Shortly after Obama’s acceptance speech, I caught Karl Rove on FOX News holding up a white-board of hastily scribbled talking points and assuring the faithful that he couldn’t understand how ANYone could buy all the lies and misrepresentations of the ‘Democrat’ party, but even a casual observer could sense his anxiety, see the veins popping out on his forehead. He was working harder than a one-legged man in a tap-dancing contest.
It was not my intention to write a Dem bookend to last week’s Pub convention piece, but so much for that. Early in the week, I decided that most of you who were interested in an actual American future would be looking in on what the left had to say, given the gravitas of this election. I suspected, pre-convention, that I would enjoy it, simply because I am happily engaged when someone ‘speaks my language,’ and I’ve never watched a Dem convention that didn’t ring a few populist bells to keep the natives dancing. Reviewing the roster of speakers, I knew I would be moved, inspired and encouraged, and assumed that if you watched, dear reader, the experience of what is traditionally part propaganda, part pep rally would be self-defining. I lifted my eyes to heaven in hope that Obama would give us a glimpse of his progressivism rather than his pragmatism, turned my TV to C-SPAN and cleared the decks for three nights of political dialogue.
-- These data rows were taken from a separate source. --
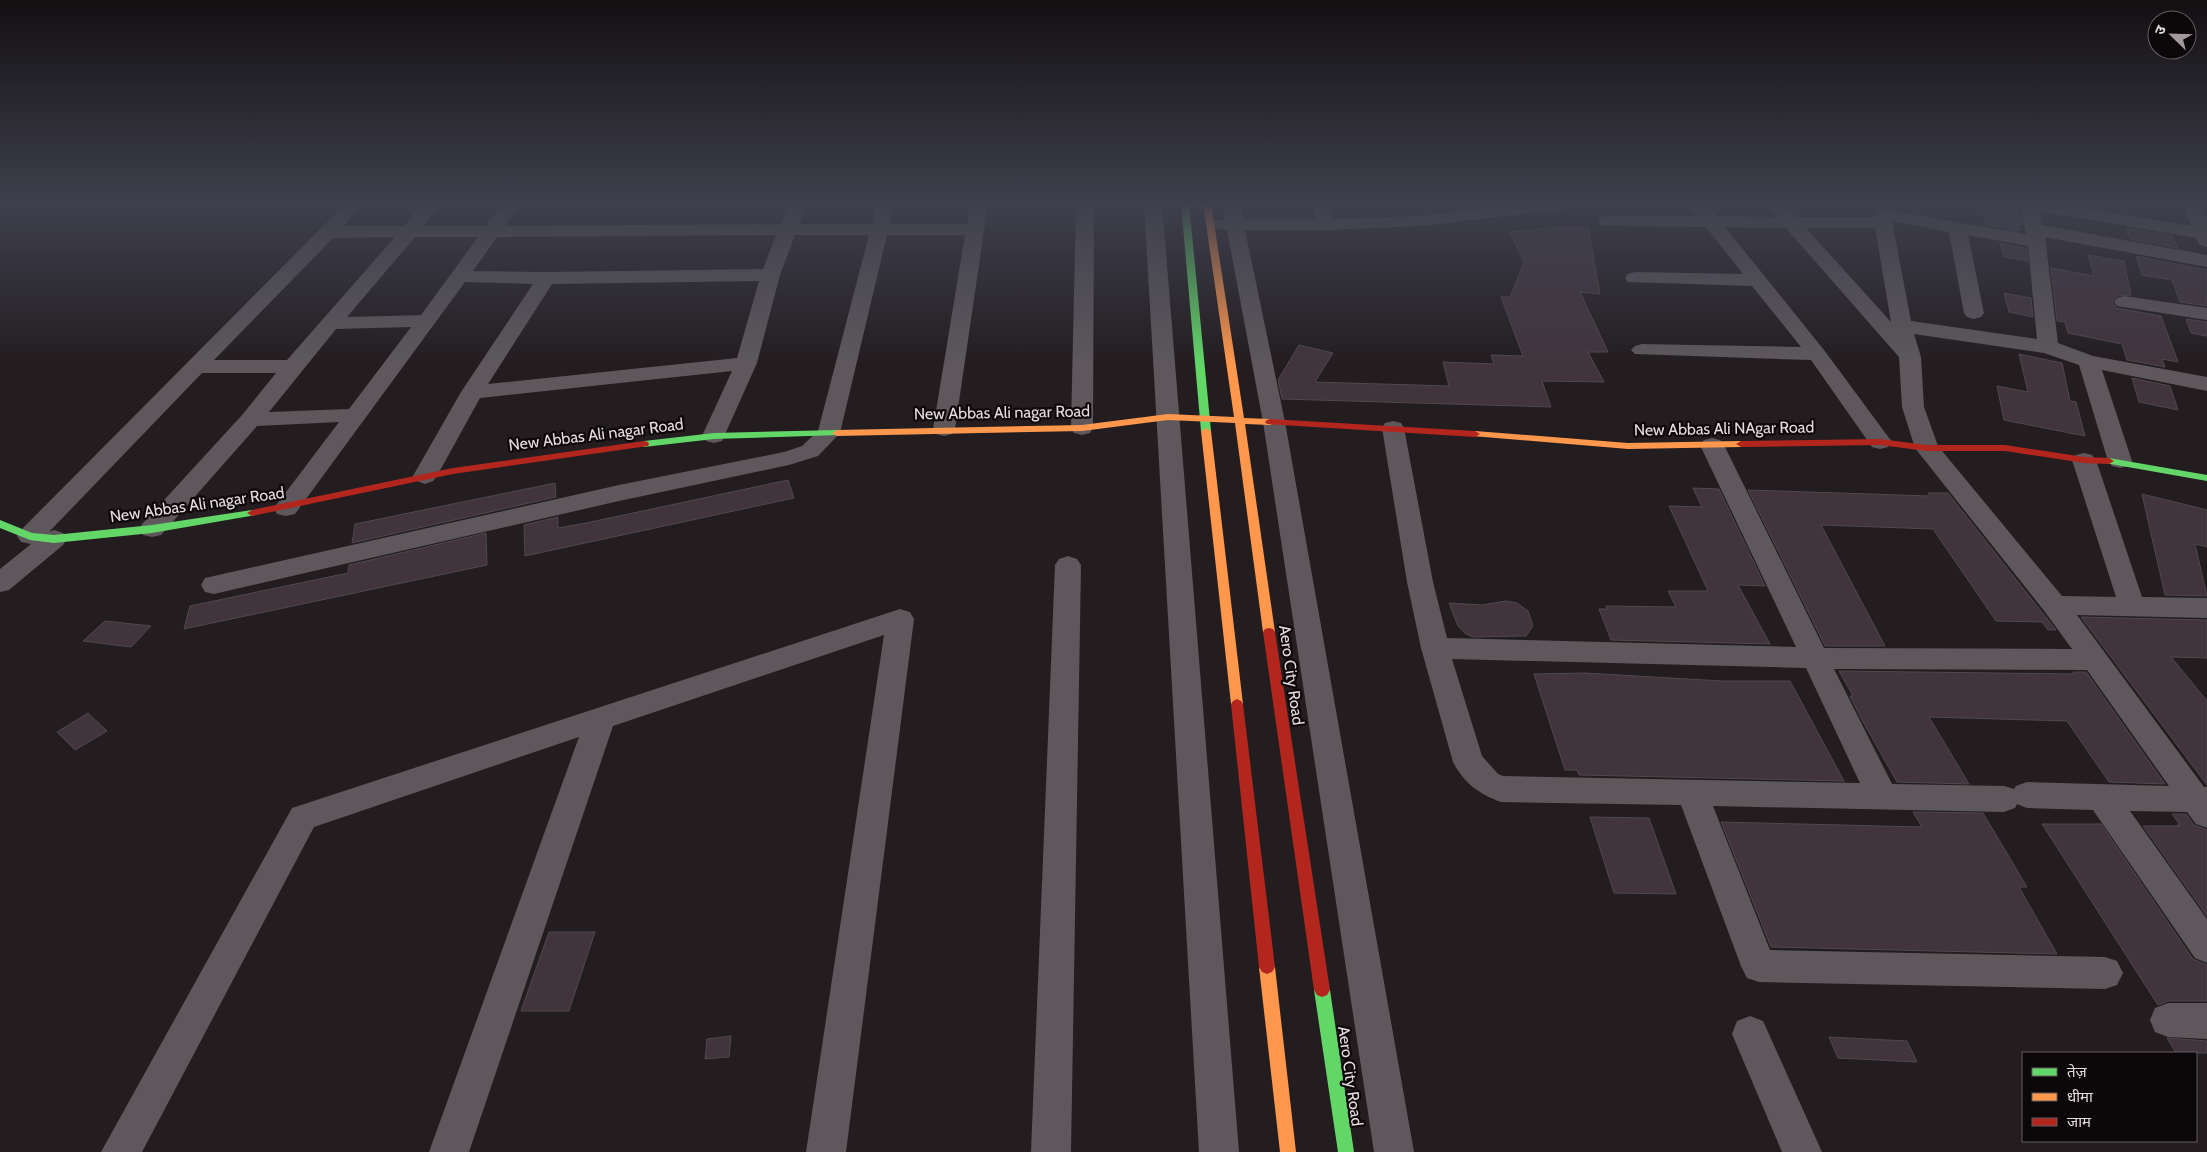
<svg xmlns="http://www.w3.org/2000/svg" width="2207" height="1152" font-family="Cabin,'Noto Sans Devanagari',sans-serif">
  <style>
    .building { fill: #41343d; stroke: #4f494c }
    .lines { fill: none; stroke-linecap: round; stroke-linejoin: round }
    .street { fill: #5e585c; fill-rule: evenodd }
    .fast { fill: #63d668; fill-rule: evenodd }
    .slow { fill: #ff974d; fill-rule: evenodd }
    .jam { fill: #b3261e; fill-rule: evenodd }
    .labels { text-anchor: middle; stroke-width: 4.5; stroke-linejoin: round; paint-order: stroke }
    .street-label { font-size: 16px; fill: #e5dce2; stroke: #0c0709 }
  </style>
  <rect width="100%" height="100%" fill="#231d20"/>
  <g class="building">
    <path d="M1991,203h23l4,2 4,20h-4l2,6 -34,-6 -4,-15 11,1z"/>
    <path d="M1570,226l18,1 12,67 -20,-2 28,60h-20l16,30 -62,-1 9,26 -269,-8 -4,-19 21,-35 34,8 -18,29 134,4 -6,-24 51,2 -3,-9 32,1 -22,-59h9l14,-34 -14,-31z"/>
    <path d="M2126,228l46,8 6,12 -48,-9z"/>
    <path d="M2000,243l26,5 2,13 -24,-4z"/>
    <path d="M2088,255l36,6 7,34 -15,1 -4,7 5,5 44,8 17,46 -16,-3 3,8 -38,-7 -5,-16 -54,-11 -3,-11 -8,-1 -6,-53 43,8z"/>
    <path d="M2136,256l71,14v36l-27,-4 -8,-22 -30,-5z"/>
    <path d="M2004,293l27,5 2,19 -24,-5z"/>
    <path d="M2186,319l21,3v14l-16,-3z"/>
    <path d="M2019,354l43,9 8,38 6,1 9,34 -81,-16 -7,-34 31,6z"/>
    <path d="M2132,378l38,8 8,24 -39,-8z"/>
    <path d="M788,480l6,18 -269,58 -1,-31 34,-8v11l28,-5z"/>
    <path d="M555,483l1,14 -204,46 3,-19z"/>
    <path d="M1693,488l26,1 46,97 -27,-1 32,59 -159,-4 -12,-31h8l-1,-3 70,1 -8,-16h40l-39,-85 33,1z"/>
    <path d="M1748,490l182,6 -2,-3h20l108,137h-8l-6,-8 -46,-1 -63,-92 -112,-4 64,121h-60z"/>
    <path d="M2142,494l65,16v37l-12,-3 12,52 -42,-1z"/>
    <path d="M486,533l1,32 -303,64 6,-23 158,-33 1,-8z"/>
    <path d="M1506,601l11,2 11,8 5,15 -7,10 -53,1 -7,-3 -8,-8 -9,-23 33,2z"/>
    <path d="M2081,617l126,3v38l-36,-1 36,44v84z"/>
    <path d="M105,621l46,5 -20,21 -48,-6z"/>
    <path d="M1839,671l235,3 -1,-2h13l79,112 -56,-2 -42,-61 -138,-4 40,67 -72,-2 -35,-62 -12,-24h3z"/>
    <path d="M1585,673l137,8h68l54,100 -265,-6 -2,-5h-12l-31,-96z"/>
    <path d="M88,713l19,18 -32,19 -18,-18z"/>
    <path d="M1913,812l70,1 44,74h-8l38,67 -286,-7 -50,-125 201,5z"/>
    <path d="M2172,814h14l8,11 13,5v86l-64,-90h36l-2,-1h3z"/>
    <path d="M1590,817l59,1 27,76 -62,-1z"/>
    <path d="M2042,824h59l92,135 14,6v36h-39l-10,4z"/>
    <path d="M549,932h46l-26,79h-48z"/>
    <path d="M731,1036l-2,21 -24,2 2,-20z"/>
    <path d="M1829,1037l78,4 10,21 -79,-4z"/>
    <path d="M2167,1038l40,3v12h-31z"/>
  </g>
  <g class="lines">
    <g class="street">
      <path d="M346,203h19l-22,23h61l19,-23h18l-18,23h63l17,-23h18l-16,23 276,-2 8,-21h18l-8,21h73l5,-21h18l-5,21h77l3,-21h18l-33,226 -3,5 -8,2 -8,-2 -3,-5 32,-194h-78l-47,198 -22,23 -29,9 -170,36 -405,93 -9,-2 -4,-7 4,-7 9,-2 405,-91 165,-33 18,-6 16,-15 51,-196h-74l-15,40 -23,88 -35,78 -8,2 -8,-2 -4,-5 30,-65 -252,27 -43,78 -4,5 -8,3 -8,-3 -4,-5 48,-84 72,-108 -68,-2 -170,232 -9,2 -9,-2 -3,-6 65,-86 -82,4 -96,109 -9,2 -9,-2 -4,-6 4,-6 100,-109 33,-41h-74l-153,159 5,-2 9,3 4,6 -4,6 -54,45 -9,2v-23l31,-25 -10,-2 -4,-6 4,-6zM776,235l-13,34 -217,3 -73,-1 24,-34zM395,237l-108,123h-73l119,-122zM415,237h63l-57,78 -74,2zM759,281l-22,77 -249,26 64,-100zM411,327l-62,82 -80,3 67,-83z"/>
      <path d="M1076,203h18l-1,225 -3,5 -8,2 -8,-2 -3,-5z"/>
      <path d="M1144,203h18l77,949h-40z"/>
      <path d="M1222,203h18l3,16h73l-4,-16h18l4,16 88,-3 108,-13h52l-3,4 -6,1 -151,18 -95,4h-82l40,192 129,730h-40l-111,-730 -36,-192 -15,-2 -3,-4 3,-4 13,-1z"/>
      <path d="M1687,203h18l11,13 60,1 -11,-14h18l13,14h78l2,-7 6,-1 144,25 -6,-31h33l138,23 -9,-23h18l7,16v28l-7,-2 -4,-7 -157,-27 3,14 165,30v12l-162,-30 13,106 35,13 114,21v14l-105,-21 30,91 -4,5 -8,2 -8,-2 -4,-5 -29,-96 -35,-12 -130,-19 7,23 3,50 14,39 124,150 54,1 -44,-137 4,-5 8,-2 8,2 4,5 46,137 65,1v20l-130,-3 127,172h3v41l-11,-4 -9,-12 -57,-1 77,108v44l-12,-5 -102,-148 -66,-2 -10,-4 -2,4 -11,4 -291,-6 57,144 335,7 12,4 6,12 -6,12 -12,4 -346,-7 -12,-4 -6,-12 -60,-161 -180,-3c-22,-8 -37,-19 -48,-40l-32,-114 -14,-66 -25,-154 3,-5 8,-2 8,2 3,5 29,154 14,56 349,9 -96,-202 4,-5 8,-2 8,2 4,5 100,203 248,1 -27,-37 -130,-164 -13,-41 -3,-50 -113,-129 -61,-1 99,123 68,92 -4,5 -8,2 -8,-2 -61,-87 -176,-6 -4,-4 4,-4 7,-2 159,3 -49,-61 -124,-4 -3,-4 3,-4 7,-2 108,2 -37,-47 -99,-1 -6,-1 -3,-4 3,-4 6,-1h90zM1892,221l57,11 15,81 3,4 7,2 7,-2 3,-4 -16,-78 60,11 9,93 -126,-18zM1806,228h69l16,94zM1452,659l354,9 54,115 -357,-7 -5,-2 -16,-18zM1834,669l253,1 82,116 -142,-4 -11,4 -2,3 -10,-3 -112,-2z"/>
      <path d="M2124,296l83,12v12l-90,-14 -3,-4 3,-4z"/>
      <path d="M1068,556l9,3 4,6 -10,587h-40l24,-587 4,-6z"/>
      <path d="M900,609l10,3 4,7 -68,533h-40l78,-517 -271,91 -144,426h-40l150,-415 -265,90 -172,325h-41l191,-344z"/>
      <path d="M2168,1003h39v36l-39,-2 -13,-5 -5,-12 5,-12z"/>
      <path d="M1750,1016l13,5 59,131h-40l-50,-118 5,-13z"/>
    </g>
    <g class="fast">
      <path d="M1181,203h8l22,228 -5,3 -5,-3z"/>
      <path d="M837,430l5,3 -2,2 -126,4 -70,8 -5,-3 5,-3 70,-8z"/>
      <path d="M2109,458l98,17v6l-102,-18 -1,-2z"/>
      <path d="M252,510l4,1 1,2 -1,2 -104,18 -98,10 -24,-3 -30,-12v-8l32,13 22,2 98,-10z"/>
      <path d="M1322,983l5,2 3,5 24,162h-16l-24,-162 3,-5z"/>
    </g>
    <g class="slow">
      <path d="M1203,203h8l33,215 26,1 5,3 -5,3 -25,-1 30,208 -2,3h-8l-2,-3 -28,-209 -67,-3 -86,11 -245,5 -5,-3 5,-3 245,-5 86,-11 66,3z"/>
      <path d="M1206,428l5,3 32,273 -2,3 -4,2 -4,-2 -2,-3 -30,-273z"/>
      <path d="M1475,431l153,12 113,-2 5,3 -5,3 -113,2 -156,-13 -2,-2z"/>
      <path d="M1267,960l5,2 3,5 21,185h-16l-21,-185 3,-5z"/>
    </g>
    <g class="jam">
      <path d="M1270,419l205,12 5,3 -5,3 -208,-13 -2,-2 2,-2z"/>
      <path d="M1880,439l47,6h78l79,12 25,1 5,3 -5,3 -25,-1 -79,-12h-78l-47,-6 -139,2 -5,-3 5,-3z"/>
      <path d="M644,441l4,1 1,2 -1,2 -195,28 -201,42 -5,-3 5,-3 201,-42z"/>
      <path d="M1269,628l4,1 2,3 55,358 -3,5 -5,2 -5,-2 -3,-5 -51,-358 2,-3z"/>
      <path d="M1237,699l4,2 2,3 32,263 -3,5 -5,2 -5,-2 -3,-5 -28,-263 2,-3z"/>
    </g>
  </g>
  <linearGradient id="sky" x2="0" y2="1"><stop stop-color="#131012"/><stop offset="0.56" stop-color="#3f404e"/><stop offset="1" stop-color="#3f404e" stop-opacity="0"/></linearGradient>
  <rect width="2207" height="364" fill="url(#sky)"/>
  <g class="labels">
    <g class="street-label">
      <text transform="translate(1002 412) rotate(-1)" y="6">New Abbas Ali nagar Road</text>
      <text transform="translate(1724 428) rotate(-1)" y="6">New Abbas Ali NAgar Road</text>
      <text transform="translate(596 434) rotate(-7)" y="6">New Abbas Ali nagar Road</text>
      <text transform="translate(197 504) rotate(-8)" y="6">New Abbas Ali nagar Road</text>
      <text transform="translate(1292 675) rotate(82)" y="6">Aero City Road</text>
      <text transform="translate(1351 1076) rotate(82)" y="6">Aero City Road</text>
    </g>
  </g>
  <rect x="2022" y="1052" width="175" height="90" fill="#0c0709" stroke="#635c60"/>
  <rect x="2032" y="1068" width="25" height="8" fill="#63d668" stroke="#635c60"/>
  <text x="2067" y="1077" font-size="15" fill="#e5dce2">तेज़</text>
  <rect x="2032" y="1093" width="25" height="8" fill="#ff974d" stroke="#635c60"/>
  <text x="2067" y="1102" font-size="15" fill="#e5dce2">धीमा</text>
  <rect x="2032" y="1118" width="25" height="8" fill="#b3261e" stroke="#635c60"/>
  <text x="2067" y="1127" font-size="15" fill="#e5dce2">जाम</text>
  <g transform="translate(2172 35) rotate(293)"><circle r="24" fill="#0c0709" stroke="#635c60"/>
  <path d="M0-4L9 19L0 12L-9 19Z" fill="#a1999e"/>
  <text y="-8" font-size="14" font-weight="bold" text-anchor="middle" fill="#e5dce2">उ</text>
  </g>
</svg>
What I didn’t figure on was the collective emotional tug of liberal aspiration. We don’t hear it much, these days, but it used to be part of our self-definition as citizens. Not to put too fine a point on it, I heard the language of “we” again, inspiring stories of those who dream and accomplish not just for themselves, but for everyone else as well. I didn’t make it through the first night dry-eyed, and wept my way through the next two. Did the Pubs get that same emotional zap, hearing those who argued for more prosperity and the end of evil free-loaders who want to raid their piggy banks? Does the language of “me, me, me” move its listeners to tears of yearning and empathy, or does it encourage them to take up the blood-sport of eliminating those impeding their progress?